◆ **DATA SUPPLIED**
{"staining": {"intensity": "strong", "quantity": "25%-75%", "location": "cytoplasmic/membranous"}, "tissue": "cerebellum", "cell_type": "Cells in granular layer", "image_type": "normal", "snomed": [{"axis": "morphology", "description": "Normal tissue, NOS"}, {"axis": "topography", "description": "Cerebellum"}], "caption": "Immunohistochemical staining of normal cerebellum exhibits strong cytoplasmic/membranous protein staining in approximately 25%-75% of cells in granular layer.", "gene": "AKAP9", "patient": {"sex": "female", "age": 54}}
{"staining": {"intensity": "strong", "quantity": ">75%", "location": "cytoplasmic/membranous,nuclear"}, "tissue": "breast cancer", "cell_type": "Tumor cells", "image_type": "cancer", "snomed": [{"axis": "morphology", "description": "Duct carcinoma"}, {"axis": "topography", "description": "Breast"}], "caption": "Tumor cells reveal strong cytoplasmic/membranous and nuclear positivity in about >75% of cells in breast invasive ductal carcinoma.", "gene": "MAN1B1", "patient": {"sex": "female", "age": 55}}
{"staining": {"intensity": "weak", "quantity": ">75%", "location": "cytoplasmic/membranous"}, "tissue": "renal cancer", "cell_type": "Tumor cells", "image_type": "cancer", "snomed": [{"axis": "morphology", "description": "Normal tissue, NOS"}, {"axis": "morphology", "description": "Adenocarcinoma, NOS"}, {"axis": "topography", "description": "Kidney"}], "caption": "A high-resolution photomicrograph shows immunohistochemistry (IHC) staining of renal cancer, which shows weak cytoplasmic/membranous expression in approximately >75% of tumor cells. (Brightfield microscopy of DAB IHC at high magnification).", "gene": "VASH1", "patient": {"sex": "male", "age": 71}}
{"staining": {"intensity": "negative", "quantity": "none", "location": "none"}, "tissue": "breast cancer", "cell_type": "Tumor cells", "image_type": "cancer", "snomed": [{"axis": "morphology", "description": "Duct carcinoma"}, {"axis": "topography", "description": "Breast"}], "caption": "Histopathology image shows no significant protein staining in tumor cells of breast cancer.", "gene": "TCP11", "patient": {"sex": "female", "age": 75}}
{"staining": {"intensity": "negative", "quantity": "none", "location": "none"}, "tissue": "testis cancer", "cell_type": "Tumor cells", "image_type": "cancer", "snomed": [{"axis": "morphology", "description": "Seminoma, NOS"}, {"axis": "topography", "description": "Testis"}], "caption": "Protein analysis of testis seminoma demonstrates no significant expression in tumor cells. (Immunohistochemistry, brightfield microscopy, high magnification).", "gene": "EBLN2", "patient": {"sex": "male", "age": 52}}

◆ **WHAT YOU NEED TO DO**
Give back the records word for word. Start at the first line, end at the line containing "cells reveal strong", and include both.

◆ **OUTPUT**
{"staining": {"intensity": "strong", "quantity": "25%-75%", "location": "cytoplasmic/membranous"}, "tissue": "cerebellum", "cell_type": "Cells in granular layer", "image_type": "normal", "snomed": [{"axis": "morphology", "description": "Normal tissue, NOS"}, {"axis": "topography", "description": "Cerebellum"}], "caption": "Immunohistochemical staining of normal cerebellum exhibits strong cytoplasmic/membranous protein staining in approximately 25%-75% of cells in granular layer.", "gene": "AKAP9", "patient": {"sex": "female", "age": 54}}
{"staining": {"intensity": "strong", "quantity": ">75%", "location": "cytoplasmic/membranous,nuclear"}, "tissue": "breast cancer", "cell_type": "Tumor cells", "image_type": "cancer", "snomed": [{"axis": "morphology", "description": "Duct carcinoma"}, {"axis": "topography", "description": "Breast"}], "caption": "Tumor cells reveal strong cytoplasmic/membranous and nuclear positivity in about >75% of cells in breast invasive ductal carcinoma.", "gene": "MAN1B1", "patient": {"sex": "female", "age": 55}}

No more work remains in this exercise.